* [Stated exercise]: Gather every line of the items below that contains the string "azim" and reproduce each such line in full.

* [Provided data]:
□ □ □ □

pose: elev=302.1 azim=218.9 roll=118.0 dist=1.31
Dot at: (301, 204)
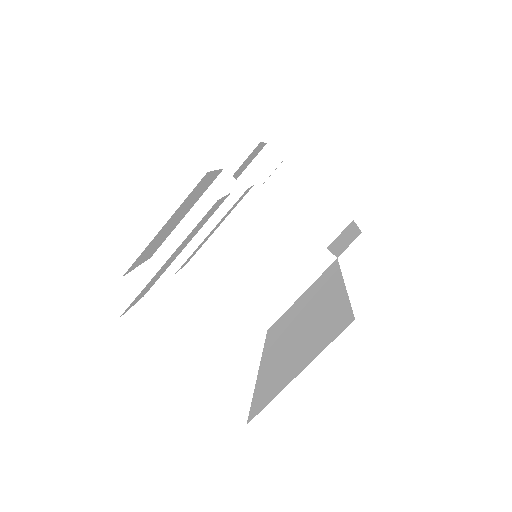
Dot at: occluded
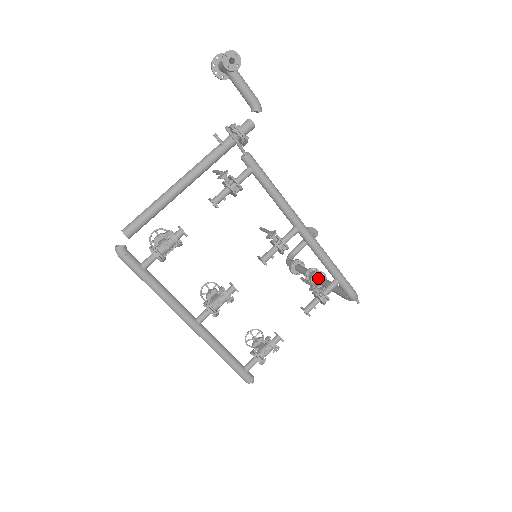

□ □ □ □

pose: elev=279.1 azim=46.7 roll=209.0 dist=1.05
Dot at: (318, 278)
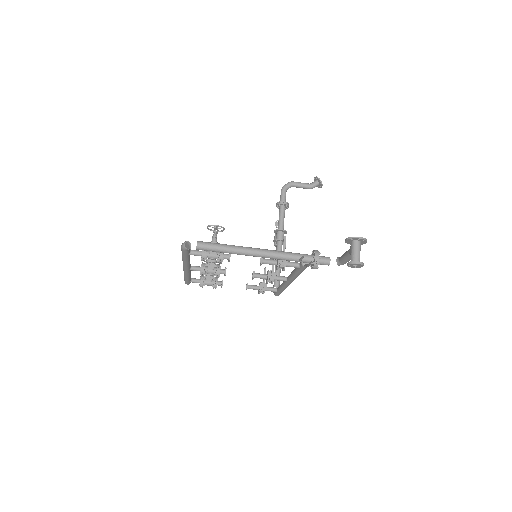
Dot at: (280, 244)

□ □ □ □

* [Finished answer]:
pose: elev=302.1 azim=218.9 roll=118.0 dist=1.31
pose: elev=279.1 azim=46.7 roll=209.0 dist=1.05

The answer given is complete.